更新が滞りがちなのは、実生活の充実ゆえってわけでもない。近頃どうも私は思弁的人間じゃなくなってきている感じがあるんです*1。思弁的ってのは町田康の『告白』の最初の方から勝手に取ってきて、しゃべり言葉にうまいこと変換しきれないような色んなことを考えてしまう感じ。そうでないということは、考える先からだばだばと口に出てくる、単純で幸せな感じで、そういう傾向になりつつある人間に、例えば無料で電話が出来る環境なんか与えると、周りの人間にはお疲れ様、だけど、本人としてはブログにあえて整理するまでもなくアウトプットでき、なんとなく満たされてしまうわけだ。
 ところで、問題は、今までよくしゃべる人間であった経験があまりないものだから、しゃべりすぎないように気をつける習慣も身についていないということ。ぎりぎりできちっとセーブしないと、いつかぶり返しがきて口を開く機会が与えられなくなって、またしゃべれなくなるんだ絶対、とか思う。「空気」を読もうとか試みるんだけど、そういう時はもう空気ごとこっちに向いちゃってる場合が多いんだよね。空気を読めないとその場で言われるのではなく、傾いた空気をさらに加速させて訳分からなくなったのを後から漠然と反省することになる。
 そこで、私が効果的だと思うのは、これを機会に癖を直そうとして見ること。良く使う表現を禁止するのだ。外国語でやると危険なほどよく効いて、壊滅的にしゃべれなくなる*2が、普通のしゃべり言葉でもかなり抑制力がある。
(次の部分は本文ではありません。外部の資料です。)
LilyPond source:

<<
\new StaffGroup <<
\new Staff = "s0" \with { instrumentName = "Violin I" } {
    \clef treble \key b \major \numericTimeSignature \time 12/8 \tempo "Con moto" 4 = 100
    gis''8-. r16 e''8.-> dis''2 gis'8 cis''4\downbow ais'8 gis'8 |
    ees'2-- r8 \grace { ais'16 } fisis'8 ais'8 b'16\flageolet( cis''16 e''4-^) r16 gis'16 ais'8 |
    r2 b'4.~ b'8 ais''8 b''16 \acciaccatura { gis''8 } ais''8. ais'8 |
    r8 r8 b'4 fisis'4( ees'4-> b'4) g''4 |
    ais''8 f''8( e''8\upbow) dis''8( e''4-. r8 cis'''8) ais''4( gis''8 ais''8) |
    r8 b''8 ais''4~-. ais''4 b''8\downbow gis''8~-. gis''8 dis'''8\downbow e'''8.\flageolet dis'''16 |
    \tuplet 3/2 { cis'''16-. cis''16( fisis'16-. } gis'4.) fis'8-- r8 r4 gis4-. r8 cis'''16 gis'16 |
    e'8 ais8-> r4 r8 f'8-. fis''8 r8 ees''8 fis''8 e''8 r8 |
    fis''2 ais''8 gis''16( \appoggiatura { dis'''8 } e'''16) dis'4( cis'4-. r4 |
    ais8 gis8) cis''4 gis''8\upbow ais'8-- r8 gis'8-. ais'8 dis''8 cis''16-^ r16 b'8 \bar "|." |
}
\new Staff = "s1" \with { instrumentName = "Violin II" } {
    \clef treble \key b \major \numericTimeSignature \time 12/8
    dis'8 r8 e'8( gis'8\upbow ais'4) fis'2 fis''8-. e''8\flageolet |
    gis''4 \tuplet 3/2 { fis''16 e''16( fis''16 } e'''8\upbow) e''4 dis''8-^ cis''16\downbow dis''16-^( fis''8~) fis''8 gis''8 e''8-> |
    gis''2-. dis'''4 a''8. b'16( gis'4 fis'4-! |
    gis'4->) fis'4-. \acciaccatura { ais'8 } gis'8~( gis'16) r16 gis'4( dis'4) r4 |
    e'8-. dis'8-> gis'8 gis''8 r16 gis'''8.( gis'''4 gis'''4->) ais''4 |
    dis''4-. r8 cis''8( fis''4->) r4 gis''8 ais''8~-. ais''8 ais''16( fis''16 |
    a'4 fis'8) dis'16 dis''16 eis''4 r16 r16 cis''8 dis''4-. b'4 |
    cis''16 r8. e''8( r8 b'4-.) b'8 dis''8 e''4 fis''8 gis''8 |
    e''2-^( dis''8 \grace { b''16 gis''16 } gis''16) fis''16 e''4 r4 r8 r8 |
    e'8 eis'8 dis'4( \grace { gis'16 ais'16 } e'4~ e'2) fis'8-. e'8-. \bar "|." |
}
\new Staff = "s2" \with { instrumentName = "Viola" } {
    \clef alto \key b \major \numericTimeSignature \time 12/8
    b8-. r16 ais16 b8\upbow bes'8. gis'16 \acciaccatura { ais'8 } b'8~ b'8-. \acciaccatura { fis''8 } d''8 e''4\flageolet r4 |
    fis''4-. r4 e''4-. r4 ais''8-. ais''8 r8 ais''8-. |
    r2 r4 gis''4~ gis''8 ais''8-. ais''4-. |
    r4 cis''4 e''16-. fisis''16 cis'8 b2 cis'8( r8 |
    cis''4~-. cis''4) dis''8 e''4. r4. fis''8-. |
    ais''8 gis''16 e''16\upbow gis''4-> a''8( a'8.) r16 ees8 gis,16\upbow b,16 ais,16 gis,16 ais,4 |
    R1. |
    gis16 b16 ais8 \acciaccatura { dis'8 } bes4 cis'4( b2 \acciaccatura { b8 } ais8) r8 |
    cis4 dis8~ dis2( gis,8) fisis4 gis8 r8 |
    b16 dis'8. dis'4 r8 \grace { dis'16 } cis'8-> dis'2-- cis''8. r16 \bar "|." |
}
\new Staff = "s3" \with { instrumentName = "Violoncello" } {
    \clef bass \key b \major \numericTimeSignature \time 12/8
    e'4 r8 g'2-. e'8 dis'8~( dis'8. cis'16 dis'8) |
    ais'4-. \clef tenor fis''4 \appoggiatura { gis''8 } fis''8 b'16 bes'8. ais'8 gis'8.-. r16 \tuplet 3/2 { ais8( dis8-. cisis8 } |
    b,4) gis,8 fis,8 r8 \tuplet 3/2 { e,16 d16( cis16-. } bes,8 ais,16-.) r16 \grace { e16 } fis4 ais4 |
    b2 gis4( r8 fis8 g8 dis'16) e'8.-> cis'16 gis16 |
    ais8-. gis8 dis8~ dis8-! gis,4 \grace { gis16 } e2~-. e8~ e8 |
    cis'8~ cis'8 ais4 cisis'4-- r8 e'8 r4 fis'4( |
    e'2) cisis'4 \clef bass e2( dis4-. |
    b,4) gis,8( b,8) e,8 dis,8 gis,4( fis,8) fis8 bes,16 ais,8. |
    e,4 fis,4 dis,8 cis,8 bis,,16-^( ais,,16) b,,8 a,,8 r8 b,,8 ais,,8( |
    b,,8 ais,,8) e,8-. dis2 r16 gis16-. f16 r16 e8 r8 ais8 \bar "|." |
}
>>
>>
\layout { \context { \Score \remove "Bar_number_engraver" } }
私の場合、「なんか」「・・みたい」などの頻出曖昧語や、文章をみなまで言わない・やたら逆接を使う癖を気にし始めたら、たぶん一発でトラウマチックに大人しくなること請け合いである。

*1:こういう時に英語のlessにあたる表現があれば便利なのにといつも思う。

*2:語学学校で、皆なんでもil y a(there is)とquelque chose(something)で済まそうとするのを、先生が、違う表現を使うようにと禁止したら、私は意識しすぎてちょっとはしゃべれるようになりかかってたのに言葉が全く出てこなくなり、しばらく後遺症残って大変だった。